You could use the normalizer to find strings with accented characters:
<?
if (! normalizer_is_normalized($input)) {
// handle non-normalized input
}
?>
If needed, you could also use this class to normalize strings to search for vowels:
<?
$norm = normalizer_normalize($input);
if (! preg_match('/[aeiou]/', $norm)) {
// handle no-vowels in input
}
?>
You'll also want to read about the default normalization form and make sure that it satisfies your requirements.
Hmm, personally I don't find a spam filter like yours too effective. IMO it is much better to watch for links, strong words, and sexual/warez related words, spam often contain them. You could restrict the commend right only for registered users, and you could delete them as moderator before they show up, if they comes from untrusted(=from unregistered user) source.
I got a question regarding regexp in general. I'm currently building a register form where you can enter the full name (given name and family name) however I cant use [a-zA-Z] as a validation check because that would exclude everyone with a "foreign" character.
What is the best way to make sure that they don't enter a symbol, in both php and javascript?
Thanks in advance!
The correct solution to this problem (in general) is POSIX character classes. In particular, you should be able to use [:alpha:] (or [:alphanum:]) to do this.

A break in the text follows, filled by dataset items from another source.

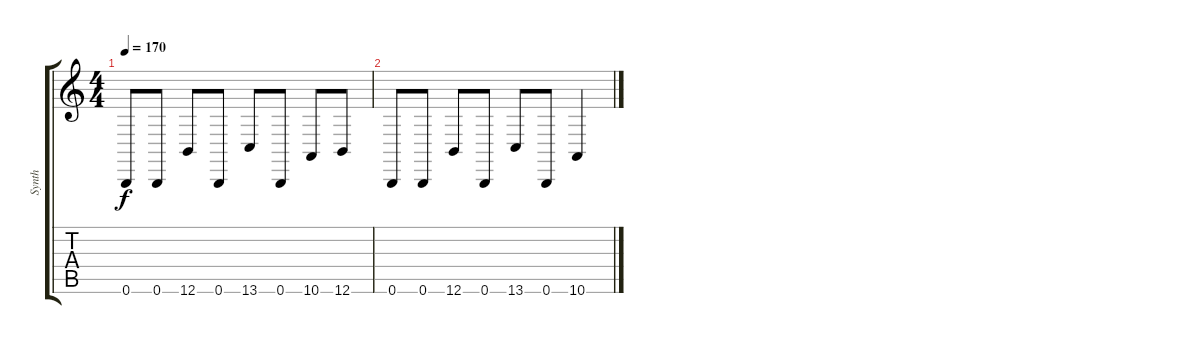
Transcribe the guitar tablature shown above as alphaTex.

\track ("Synth" "Synth") {instrument lead2sawtooth}
\staff {score tabs}
\tuning (Db4 Ab3 E3 B2 Gb2 B1) {hide}
\ts (4 4)
\tempo 170
\clef g2
\ks c
0.6.8{dy f} 0.6.8 12.6.8 0.6.8 13.6.8 0.6.8 10.6.8 12.6.8 |
0.6.8 0.6.8 12.6.8 0.6.8 13.6.8 0.6.8 10.6.4
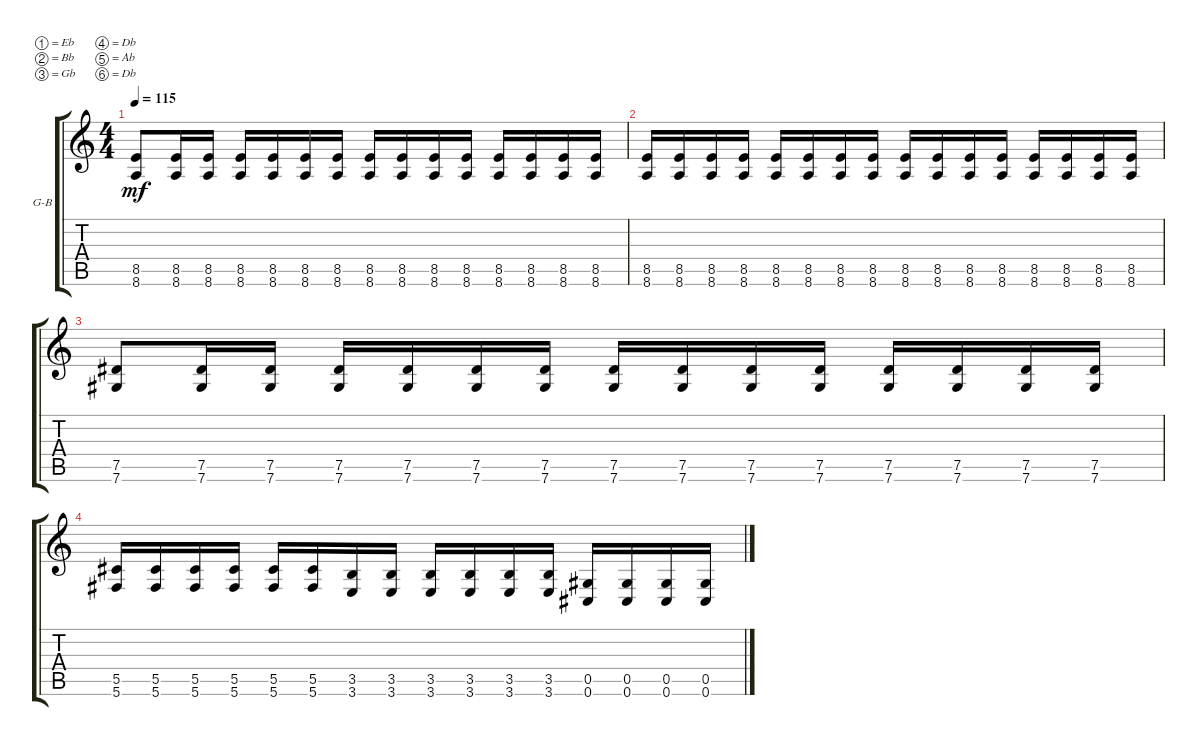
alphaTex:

\defaultSystemsLayout 4
\bracketExtendMode groupsimilarinstruments
\firstSystemTrackNameOrientation horizontal
\otherSystemsTrackNameOrientation horizontal
\track ("Guitar Base" "G-B") {multiBarRest instrument acousticguitarsteel}
\staff {score tabs}
\tuning (Eb4 Bb3 Gb3 Db3 Ab2 Db2)
\ts (4 4)
\tempo 115
\clef g2
\ks c
(8.6 8.5).8{dy mf} (8.6 8.5).16 (8.6 8.5).16 (8.6 8.5).16 (8.6 8.5).16 (8.6 8.5).16 (8.6 8.5).16 (8.6 8.5).16 (8.6 8.5).16 (8.6 8.5).16 (8.6 8.5).16 (8.6 8.5).16 (8.6 8.5).16 (8.6 8.5).16 (8.6 8.5).16 |
(8.6 8.5).16 (8.6 8.5).16 (8.6 8.5).16 (8.6 8.5).16 (8.6 8.5).16 (8.6 8.5).16 (8.6 8.5).16 (8.6 8.5).16 (8.6 8.5).16 (8.6 8.5).16 (8.6 8.5).16 (8.6 8.5).16 (8.6 8.5).16 (8.6 8.5).16 (8.6 8.5).16 (8.6 8.5).16 |
(7.6 7.5).8 (7.6 7.5).16 (7.6 7.5).16 (7.6 7.5).16 (7.6 7.5).16 (7.6 7.5).16 (7.6 7.5).16 (7.6 7.5).16 (7.6 7.5).16 (7.6 7.5).16 (7.6 7.5).16 (7.6 7.5).16 (7.6 7.5).16 (7.6 7.5).16 (7.6 7.5).16 |
(5.6 5.5).16 (5.6 5.5).16 (5.5 5.6).16 (5.6 5.5).16 (5.6 5.5).16 (5.6 5.5).16 (3.6 3.5).16 (3.5 3.6).16 (3.6 3.5).16 (3.6 3.5).16 (3.5 3.6).16 (3.5 3.6).16 (0.6 0.5).16 (0.5 0.6).16 (0.6 0.5).16 (0.5 0.6).16
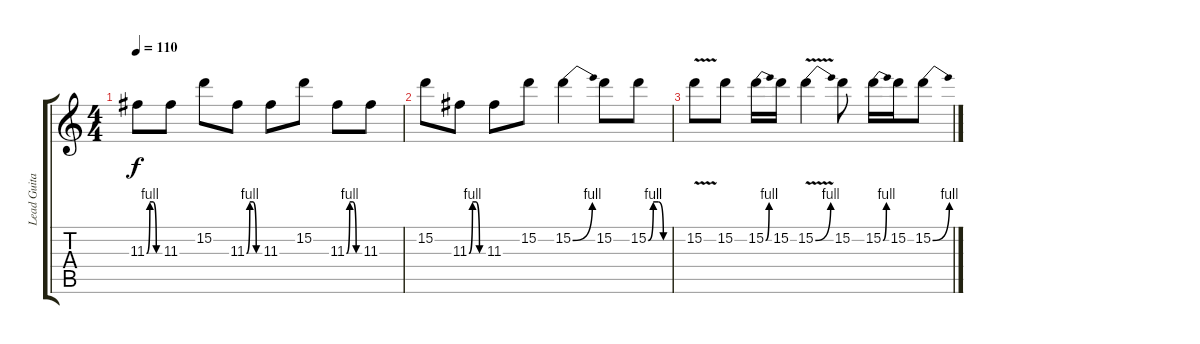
\track ("Lead Guitar" "Lead Guita") {instrument distortionguitar}
\staff {score tabs}
\tuning (E4 B3 G3 D3 A2 E2) {hide}
\ts (4 4)
\tempo 110
\clef g2
\ks c
11.3{be (custom 0 0 15 4 30 4 45 0 60 0)}.8{dy f} 11.3.8 15.2.8 11.3{be (custom 0 0 15 4 30 4 45 0 60 0)}.8 11.3.8 15.2.8 11.3{be (custom 0 0 15 4 30 4 45 0 60 0)}.8 11.3.8 |
15.2.8 11.3{be (custom 0 0 15 4 30 4 45 0 60 0)}.8 11.3.8 15.2.8 15.2{be (bend 0 0 60 4)}.4 15.2.8 15.2{be (custom 0 0 15 4 30 4 45 0 60 0)}.8 |
15.2{v}.8 15.2.8 15.2{be (bend 0 0 60 4)}.16 15.2.16 15.2{be (bend 0 0 60 4) v}.4 15.2.8 15.2{be (bend 0 0 60 4)}.16 15.2.16 15.2{be (bend 0 0 60 4)}.8
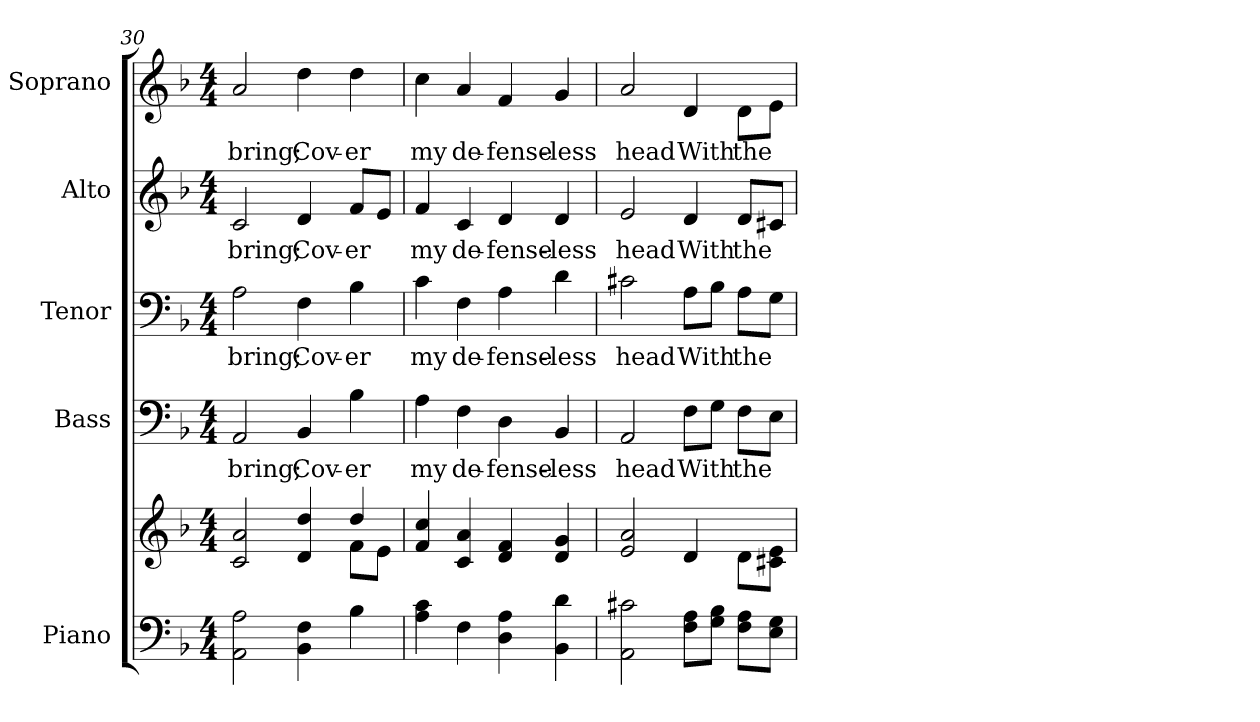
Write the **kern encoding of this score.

**kern	**kern	**kern	**text	**kern	**text	**kern	**text	**kern	**text
*part5	*part5	*part4	*part4	*part3	*part3	*part2	*part2	*part1	*part1
*staff6	*staff5	*staff4	*staff4	*staff3	*staff3	*staff2	*staff2	*staff1	*staff1
*I"Piano	*	*I"Bass	*	*I"Tenor	*	*I"Alto	*	*I"Soprano	*
*I'Pno.	*	*I'B.	*	*I'T.	*	*I'A.	*	*I'S.	*
*clefF4	*clefG2	*clefF4	*	*clefF4	*	*clefG2	*	*clefG2	*
*k[b-]	*k[b-]	*k[b-]	*	*k[b-]	*	*k[b-]	*	*k[b-]	*
*F:	*F:	*F:	*	*F:	*	*F:	*	*F:	*
*M4/4	*M4/4	*M4/4	*	*M4/4	*	*M4/4	*	*M4/4	*
=30	=30	=30	=30	=30	=30	=30	=30	=30	=30
*	*^	*	*	*	*	*	*	*	*
!	!	!	!	!LO:LY:b:color=#000000	!	!	!	!	!	!
!	!	!	!	!	!	!LO:LY:b:color=#000000	!	!	!	!
!	!	!	!	!	!	!	!	!LO:LY:b:color=#000000	!	!
!	!	!	!	!	!	!	!	!	!	!LO:LY:b:color=#000000
2AAi\ 2Ai	2ci/ 2ai	2ryy	2AAi/	bring;	2Ai\	bring;	2ci/	bring;	2ai/	bring;
!	!	!	!	!LO:LY:b:color=#000000	!	!	!	!	!	!
!	!	!	!	!	!	!LO:LY:b:color=#000000	!	!	!	!
!	!	!	!	!	!	!	!	!LO:LY:b:color=#000000	!	!
!	!	!	!	!	!	!	!	!	!	!LO:LY:b:color=#000000
4BB-i\ 4Fi	4di/ 4ddi	4ryy	4BB-i/	Cov-	4Fi\	Cov-	4di/	Cov-	4ddi\	Cov-
!	!	!	!	!LO:LY:b:color=#000000	!	!	!	!	!	!
!	!	!	!	!	!	!LO:LY:b:color=#000000	!	!	!	!
!	!	!	!	!	!	!	!	!LO:LY:b:color=#000000	!	!
!	!	!	!	!	!	!	!	!	!	!LO:LY:b:color=#000000
4B-i\	4ddi/	8fi\L	4B-i\	-er	4B-i\	-er	8fi/L	-er	4ddi\	-er
.	.	8ei\J	.	.	.	.	8ei/J	.	.	.
*	*v	*v	*	*	*	*	*	*	*	*
!!LO:PB:g=z
=31	=31	=31	=31	=31	=31	=31	=31	=31	=31
*	*^	*	*	*	*	*	*	*	*
!	!	!	!	!LO:LY:b:color=#000000	!	!	!	!	!	!
*	*v	*v	*	*	*	*	*	*	*	*
*	*^	*	*	*	*	*	*	*	*
!	!	!	!	!	!	!LO:LY:b:color=#000000	!	!	!	!
*	*v	*v	*	*	*	*	*	*	*	*
*	*^	*	*	*	*	*	*	*	*
!	!	!	!	!	!	!	!	!LO:LY:b:color=#000000	!	!
*	*v	*v	*	*	*	*	*	*	*	*
*	*^	*	*	*	*	*	*	*	*
!	!	!	!	!	!	!	!	!	!	!LO:LY:b:color=#000000
*	*v	*v	*	*	*	*	*	*	*	*
4Ai\ 4ci	4fi/ 4cci	4Ai\	my	4ci\	my	4fi/	my	4cci\	my
!	!	!	!LO:LY:b:color=#000000	!	!	!	!	!	!
!	!	!	!	!	!LO:LY:b:color=#000000	!	!	!	!
!	!	!	!	!	!	!	!LO:LY:b:color=#000000	!	!
!	!	!	!	!	!	!	!	!	!LO:LY:b:color=#000000
4Fi\	4ci/ 4ai	4Fi\	de-	4Fi\	de-	4ci/	de-	4ai/	de-
!	!	!	!LO:LY:b:color=#000000	!	!	!	!	!	!
!	!	!	!	!	!LO:LY:b:color=#000000	!	!	!	!
!	!	!	!	!	!	!	!LO:LY:b:color=#000000	!	!
!	!	!	!	!	!	!	!	!	!LO:LY:b:color=#000000
4Di\ 4Ai	4di/ 4fi	4Di\	-fense-	4Ai\	-fense-	4di/	-fense-	4fi/	-fense-
!	!	!	!LO:LY:b:color=#000000	!	!	!	!	!	!
!	!	!	!	!	!LO:LY:b:color=#000000	!	!	!	!
!	!	!	!	!	!	!	!LO:LY:b:color=#000000	!	!
!	!	!	!	!	!	!	!	!	!LO:LY:b:color=#000000
4BB-i\ 4di	4di/ 4gi	4BB-i/	-less	4di\	-less	4di/	-less	4gi/	-less
=32	=32	=32	=32	=32	=32	=32	=32	=32	=32
!	!	!	!LO:LY:b:color=#000000	!	!	!	!	!	!
!	!	!	!	!	!LO:LY:b:color=#000000	!	!	!	!
!	!	!	!	!	!	!	!LO:LY:b:color=#000000	!	!
!	!	!	!	!	!	!	!	!	!LO:LY:b:color=#000000
2AAi\ 2c#Xi	2ei/ 2ai	2AAi/	head	2c#Xi\	head	2ei/	head	2ai/	head
!	!	!	!LO:LY:b:color=#000000	!	!	!	!	!	!
!	!	!	!	!	!LO:LY:b:color=#000000	!	!	!	!
!	!	!	!	!	!	!	!LO:LY:b:color=#000000	!	!
!	!	!	!	!	!	!	!	!	!LO:LY:b:color=#000000
8Fi\ 8AiL	4di/	8Fi\L	With	8Ai\L	With	4di/	With	4di/	With
8Gi\ 8B-iJ	.	8Gi\J	.	8B-i\J	.	.	.	.	.
!	!	!	!LO:LY:b:color=#000000	!	!	!	!	!	!
!	!	!	!	!	!LO:LY:b:color=#000000	!	!	!	!
!	!	!	!	!	!	!	!LO:LY:b:color=#000000	!	!
!	!	!	!	!	!	!	!	!	!LO:LY:b:color=#000000
8Fi\ 8AiL	8di\L	8Fi\L	the	8Ai\L	the	8di/L	the	8di\L	the
8Ei\ 8GiJ	8c#Xi\ 8eiJ	8Ei\J	.	8Gi\J	.	8c#Xi/J	.	8ei\J	.
=	=	=	=	=	=	=	=	=	=
*-	*-	*-	*-	*-	*-	*-	*-	*-	*-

Though why do you want to prevent users from entering their name exactly as they type it? Are you sure you're in a position to tell them exactly what characters are allowed to be in their names?
You first need to conceptually distinguish between a "foreign" character and a "symbol." You may need to clarify here.
Accounting for other languages means accounting for other code pages and that is really beyond the scope of a simple regexp. It can be done, but on a higher level, the codepages have to work.
If you strictly wanted your regexp to fail on punctuation and symbols, you could use [^[:punct:]], but I'm not sure how the [:punct:] POSIX class reacts to some of the weird unicode symbols. This would of course stop some one from putting in "John Smythe-Jones" as their name though (as '-' is a punctuation character), so I would probably advise against using it.
I don’t think that’s a good idea. See How to check real names and surnames - PHP
I don't know how you would account for what is valid or not, and depending on your global reach, you will probably not be able to remove anything without locking out somebody. But a Google search turned this up which may be helpful.
http://nadeausoftware.com/articles/2007/09/php_tip_how_strip_symbol_characters_web_page
You could loop through the input string and use the String.charCodeAt() function to get the integer character code for each character. Set yourself up with a range of acceptable characters and do your comparison.
As noted POSIX character classes are likely the best bet. But the details of their support (and alternatives) vary very much with the details of the specific regex variant.
PHP apparently does support them, but JavaScript does not.
This means for JavaScript you will need to use character ranges: /[\u0400-\u04FF]/ matches any one Cyrillic character. Clearly this will take some writing, but not the XML 1.0 Recommendation (from W3C) includes a listing of a lot of ranges, albeit a few years old now.
One approach might be to have a limited check on the client in JavaScript, and the full check only server side.